Minor debugging issues that occur during ingestion are all processed by the automation node,
while architectural modifications are build and tested in the design node.
As time goes on, differences between the two nodes' projects will become more noticeable. Is there any method to minimize the effort required to address this problem during deploying (new bundle)?
Answers
-
Alexandru Dataiker, Dataiku DSS Core Designer, Dataiku DSS ML Practitioner, Dataiku DSS Adv Designer, Registered Posts: 1,377 DataikerHi,
We recommend doing frequent deployments of new bundles from Design to Automation to keep the projects as close together as possible.

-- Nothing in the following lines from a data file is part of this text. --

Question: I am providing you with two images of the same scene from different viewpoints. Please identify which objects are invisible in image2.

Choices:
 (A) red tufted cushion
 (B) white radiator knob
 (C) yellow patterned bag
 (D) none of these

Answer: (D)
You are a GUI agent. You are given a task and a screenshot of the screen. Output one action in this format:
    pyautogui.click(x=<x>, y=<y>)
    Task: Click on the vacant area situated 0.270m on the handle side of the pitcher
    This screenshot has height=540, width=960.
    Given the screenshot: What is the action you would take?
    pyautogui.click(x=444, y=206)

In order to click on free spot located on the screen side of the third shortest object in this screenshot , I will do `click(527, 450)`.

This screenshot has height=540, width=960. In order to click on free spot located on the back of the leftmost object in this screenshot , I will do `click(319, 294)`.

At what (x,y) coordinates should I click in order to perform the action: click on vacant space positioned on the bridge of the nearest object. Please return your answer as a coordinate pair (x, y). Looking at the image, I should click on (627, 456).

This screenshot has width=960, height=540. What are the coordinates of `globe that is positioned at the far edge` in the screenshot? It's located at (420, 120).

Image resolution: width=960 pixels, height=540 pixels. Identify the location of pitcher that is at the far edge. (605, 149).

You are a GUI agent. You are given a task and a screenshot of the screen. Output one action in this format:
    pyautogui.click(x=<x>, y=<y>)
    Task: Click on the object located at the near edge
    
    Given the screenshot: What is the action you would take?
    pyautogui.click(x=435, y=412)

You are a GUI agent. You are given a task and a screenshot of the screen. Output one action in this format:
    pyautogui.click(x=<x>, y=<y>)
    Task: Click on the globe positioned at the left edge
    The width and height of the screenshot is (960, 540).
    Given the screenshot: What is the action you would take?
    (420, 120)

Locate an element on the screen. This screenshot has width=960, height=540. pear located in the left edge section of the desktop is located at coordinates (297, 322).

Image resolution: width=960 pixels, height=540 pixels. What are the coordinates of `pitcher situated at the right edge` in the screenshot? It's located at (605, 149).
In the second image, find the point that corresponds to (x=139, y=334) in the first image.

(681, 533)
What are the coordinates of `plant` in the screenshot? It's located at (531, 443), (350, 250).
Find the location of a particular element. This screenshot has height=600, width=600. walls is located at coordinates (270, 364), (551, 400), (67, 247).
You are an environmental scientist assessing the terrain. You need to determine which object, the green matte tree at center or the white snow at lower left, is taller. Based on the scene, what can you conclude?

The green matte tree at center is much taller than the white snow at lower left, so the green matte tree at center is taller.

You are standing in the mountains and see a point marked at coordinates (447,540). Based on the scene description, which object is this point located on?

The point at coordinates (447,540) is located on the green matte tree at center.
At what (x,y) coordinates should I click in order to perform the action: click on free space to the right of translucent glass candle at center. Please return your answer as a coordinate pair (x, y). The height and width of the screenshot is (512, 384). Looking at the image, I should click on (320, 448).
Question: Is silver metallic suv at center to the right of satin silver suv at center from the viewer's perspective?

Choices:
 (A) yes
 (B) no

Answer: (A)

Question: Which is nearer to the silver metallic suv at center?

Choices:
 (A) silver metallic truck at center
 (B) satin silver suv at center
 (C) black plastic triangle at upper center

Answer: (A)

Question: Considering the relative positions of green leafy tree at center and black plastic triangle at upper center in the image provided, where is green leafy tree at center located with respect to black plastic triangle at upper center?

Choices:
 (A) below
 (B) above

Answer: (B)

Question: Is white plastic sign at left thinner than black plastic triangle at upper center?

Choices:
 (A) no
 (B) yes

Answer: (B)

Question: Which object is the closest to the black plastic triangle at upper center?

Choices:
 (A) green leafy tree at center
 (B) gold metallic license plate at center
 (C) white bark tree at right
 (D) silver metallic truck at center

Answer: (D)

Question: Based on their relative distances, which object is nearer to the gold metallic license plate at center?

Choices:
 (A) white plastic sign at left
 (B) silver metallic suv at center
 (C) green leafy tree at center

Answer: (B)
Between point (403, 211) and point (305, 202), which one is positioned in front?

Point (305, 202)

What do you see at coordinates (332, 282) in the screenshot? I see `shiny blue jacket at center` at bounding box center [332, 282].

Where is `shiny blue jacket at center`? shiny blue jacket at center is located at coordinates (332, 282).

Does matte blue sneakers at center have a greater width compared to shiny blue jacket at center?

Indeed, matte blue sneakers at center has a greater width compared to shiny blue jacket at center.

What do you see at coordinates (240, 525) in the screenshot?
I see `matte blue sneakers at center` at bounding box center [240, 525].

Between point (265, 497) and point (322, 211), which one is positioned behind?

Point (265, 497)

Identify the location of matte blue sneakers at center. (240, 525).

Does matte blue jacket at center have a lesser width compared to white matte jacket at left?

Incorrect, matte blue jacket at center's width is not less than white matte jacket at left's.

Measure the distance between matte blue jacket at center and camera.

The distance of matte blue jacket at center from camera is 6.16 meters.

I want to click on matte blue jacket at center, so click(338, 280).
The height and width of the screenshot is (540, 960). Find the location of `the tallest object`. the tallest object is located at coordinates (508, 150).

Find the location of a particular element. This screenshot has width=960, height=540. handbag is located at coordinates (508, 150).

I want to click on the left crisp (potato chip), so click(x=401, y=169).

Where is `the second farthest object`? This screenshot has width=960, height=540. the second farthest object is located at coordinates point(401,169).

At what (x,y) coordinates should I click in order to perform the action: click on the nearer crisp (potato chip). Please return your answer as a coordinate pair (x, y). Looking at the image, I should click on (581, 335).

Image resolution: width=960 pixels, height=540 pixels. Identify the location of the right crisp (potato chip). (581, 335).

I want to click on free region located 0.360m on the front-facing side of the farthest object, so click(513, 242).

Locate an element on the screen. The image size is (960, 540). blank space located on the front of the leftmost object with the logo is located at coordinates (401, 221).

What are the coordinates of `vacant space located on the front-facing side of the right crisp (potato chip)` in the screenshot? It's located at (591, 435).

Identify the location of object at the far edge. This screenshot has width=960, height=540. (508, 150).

This can be automated with Python API / Scenarios Steps or CI/CD Pipelines
https://developer.dataiku.com/latest/api-reference/python/project-deployer.html#dataikuapi.dss.projectdeployer.DSSProjectDeployer.create_deployment
Scenario Steps:CI/CD
https://knowledge.dataiku.com/latest/mlops-o16n/ci-cd/tutorial-jenkins-pipeline-project-deployer.html
Kind Regards, -
I think the best way would be to consistently use project packages and Dataiku version control. That is, develop and test on the design node. Then create a package for deployment on the automation node. While synchronizing both nodes with Git or regular package deployments minimizes drift and reduces the number of manual fixes.